Nessa arquitectura utiliza-se também uma nova ferramenta: o algoritmo. O algoritmo dispõe, o algoritmo alcunha, o algoritmo cria uma ficção. A manobra sobre o algoritmo é que determina o que queremos. O algoritmo o que é? É um conjunto de sequências escritas, limitadas, expostas de forma muito clara, criadas para resolver um problema. Nada mais. Quem o criou? Os engenheiros informáticos. Ou seja, somos nós o problema quando organizamos o algoritmo.

Então, o jornalismo pode criar um artista, um político, um mito ou até uma ficção, caminhos para servir “senhores” que sabem usar um “adubo” infalível, o dinheiro, para concretizarem em seu beneficio objectivos bem definidos, para si. A estes, interessa que os média tenham e continuem com problemas financeiros, esses entraves são a primeira “linha” de uma subordinação ao poder financeiro obscuro.

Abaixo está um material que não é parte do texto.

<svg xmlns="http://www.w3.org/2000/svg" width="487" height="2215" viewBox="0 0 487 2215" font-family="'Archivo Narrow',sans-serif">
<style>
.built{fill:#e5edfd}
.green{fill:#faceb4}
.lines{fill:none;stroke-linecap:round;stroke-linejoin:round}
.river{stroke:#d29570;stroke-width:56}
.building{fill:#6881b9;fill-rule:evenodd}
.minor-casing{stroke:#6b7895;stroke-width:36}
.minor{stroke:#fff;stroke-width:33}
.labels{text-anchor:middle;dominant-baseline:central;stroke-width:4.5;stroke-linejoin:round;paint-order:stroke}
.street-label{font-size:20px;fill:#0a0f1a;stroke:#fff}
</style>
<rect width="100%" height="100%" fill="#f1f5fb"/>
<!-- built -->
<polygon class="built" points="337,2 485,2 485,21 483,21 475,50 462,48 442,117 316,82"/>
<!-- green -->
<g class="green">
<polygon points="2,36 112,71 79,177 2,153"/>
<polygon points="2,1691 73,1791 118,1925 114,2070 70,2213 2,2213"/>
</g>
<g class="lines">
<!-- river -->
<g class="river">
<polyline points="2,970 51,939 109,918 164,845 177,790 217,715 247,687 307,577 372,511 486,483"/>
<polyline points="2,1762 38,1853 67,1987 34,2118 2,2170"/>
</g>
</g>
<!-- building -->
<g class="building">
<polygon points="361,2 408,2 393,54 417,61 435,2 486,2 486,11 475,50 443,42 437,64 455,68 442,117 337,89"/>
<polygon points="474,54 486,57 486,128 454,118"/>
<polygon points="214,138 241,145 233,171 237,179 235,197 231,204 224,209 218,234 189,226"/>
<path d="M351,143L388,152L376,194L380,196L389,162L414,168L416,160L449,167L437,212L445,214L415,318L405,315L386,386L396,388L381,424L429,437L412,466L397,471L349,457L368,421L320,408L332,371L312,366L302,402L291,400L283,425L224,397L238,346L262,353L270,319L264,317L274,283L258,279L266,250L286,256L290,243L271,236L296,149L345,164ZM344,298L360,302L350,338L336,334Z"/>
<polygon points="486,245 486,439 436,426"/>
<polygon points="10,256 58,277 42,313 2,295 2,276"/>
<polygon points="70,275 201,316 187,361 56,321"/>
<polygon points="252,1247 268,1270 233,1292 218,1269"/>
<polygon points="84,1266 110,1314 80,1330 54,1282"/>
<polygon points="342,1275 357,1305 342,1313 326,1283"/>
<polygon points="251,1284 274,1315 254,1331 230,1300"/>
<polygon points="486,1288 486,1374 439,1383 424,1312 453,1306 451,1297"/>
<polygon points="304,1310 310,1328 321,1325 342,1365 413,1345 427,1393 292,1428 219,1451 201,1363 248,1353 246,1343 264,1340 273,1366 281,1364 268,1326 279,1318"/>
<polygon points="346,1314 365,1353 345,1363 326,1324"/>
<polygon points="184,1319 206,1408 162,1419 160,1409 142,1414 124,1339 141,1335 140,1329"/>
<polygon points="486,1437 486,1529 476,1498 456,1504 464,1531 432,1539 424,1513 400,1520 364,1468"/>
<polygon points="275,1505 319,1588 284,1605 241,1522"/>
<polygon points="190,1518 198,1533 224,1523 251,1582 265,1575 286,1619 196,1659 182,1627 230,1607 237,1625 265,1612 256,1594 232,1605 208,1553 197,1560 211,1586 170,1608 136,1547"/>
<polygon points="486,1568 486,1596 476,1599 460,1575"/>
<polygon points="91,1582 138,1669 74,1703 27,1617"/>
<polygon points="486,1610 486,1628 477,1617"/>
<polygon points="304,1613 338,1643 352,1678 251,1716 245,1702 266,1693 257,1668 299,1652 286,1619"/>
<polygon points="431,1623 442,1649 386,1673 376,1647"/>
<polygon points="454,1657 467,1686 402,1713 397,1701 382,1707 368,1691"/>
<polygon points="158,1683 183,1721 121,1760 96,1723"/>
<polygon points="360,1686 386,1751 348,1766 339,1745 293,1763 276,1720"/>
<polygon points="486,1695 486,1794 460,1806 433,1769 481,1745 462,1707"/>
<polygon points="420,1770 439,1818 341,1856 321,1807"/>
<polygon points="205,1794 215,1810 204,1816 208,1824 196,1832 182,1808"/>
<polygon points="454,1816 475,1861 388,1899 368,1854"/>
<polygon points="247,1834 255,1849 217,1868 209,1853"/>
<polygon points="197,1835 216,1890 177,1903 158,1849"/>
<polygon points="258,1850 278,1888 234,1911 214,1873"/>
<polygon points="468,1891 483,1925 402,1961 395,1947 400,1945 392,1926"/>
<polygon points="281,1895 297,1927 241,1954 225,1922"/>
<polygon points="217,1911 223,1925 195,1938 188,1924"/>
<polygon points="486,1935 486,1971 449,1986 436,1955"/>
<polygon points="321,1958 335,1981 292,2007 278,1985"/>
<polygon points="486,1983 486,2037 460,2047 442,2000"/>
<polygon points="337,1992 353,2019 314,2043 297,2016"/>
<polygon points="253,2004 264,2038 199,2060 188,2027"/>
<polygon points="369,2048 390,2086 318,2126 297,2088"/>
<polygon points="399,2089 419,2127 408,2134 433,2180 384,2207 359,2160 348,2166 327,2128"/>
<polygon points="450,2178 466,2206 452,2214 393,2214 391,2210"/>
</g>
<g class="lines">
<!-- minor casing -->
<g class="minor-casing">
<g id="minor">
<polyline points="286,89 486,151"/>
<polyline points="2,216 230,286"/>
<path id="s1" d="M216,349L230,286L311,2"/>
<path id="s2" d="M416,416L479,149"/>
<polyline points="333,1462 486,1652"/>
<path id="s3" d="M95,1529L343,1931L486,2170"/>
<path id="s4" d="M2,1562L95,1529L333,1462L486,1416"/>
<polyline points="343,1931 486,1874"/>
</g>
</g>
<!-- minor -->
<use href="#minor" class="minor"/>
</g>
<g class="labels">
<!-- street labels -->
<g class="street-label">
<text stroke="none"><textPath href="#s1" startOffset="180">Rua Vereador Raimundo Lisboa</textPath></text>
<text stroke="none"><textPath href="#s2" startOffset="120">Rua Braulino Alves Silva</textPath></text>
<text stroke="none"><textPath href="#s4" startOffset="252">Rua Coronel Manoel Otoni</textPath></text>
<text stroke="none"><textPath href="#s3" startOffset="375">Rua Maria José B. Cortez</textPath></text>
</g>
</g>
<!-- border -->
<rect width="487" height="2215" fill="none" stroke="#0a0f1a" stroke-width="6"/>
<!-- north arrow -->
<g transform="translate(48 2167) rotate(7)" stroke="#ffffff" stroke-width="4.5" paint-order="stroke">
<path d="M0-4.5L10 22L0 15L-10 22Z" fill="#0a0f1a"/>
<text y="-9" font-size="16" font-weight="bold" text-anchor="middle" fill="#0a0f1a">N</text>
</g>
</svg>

Se o jornalista colabora em criar um político, dando-lhe tempo sobre tempo, de comunicação, está a manipular a verdade, a construir mais um personagem que não leva o país para lado nenhum, um ser que, conjuntamente com o seu criador, entende ter a “posse” de tudo o que imagina, por força de tantas palavras que levarão o povo ao engano.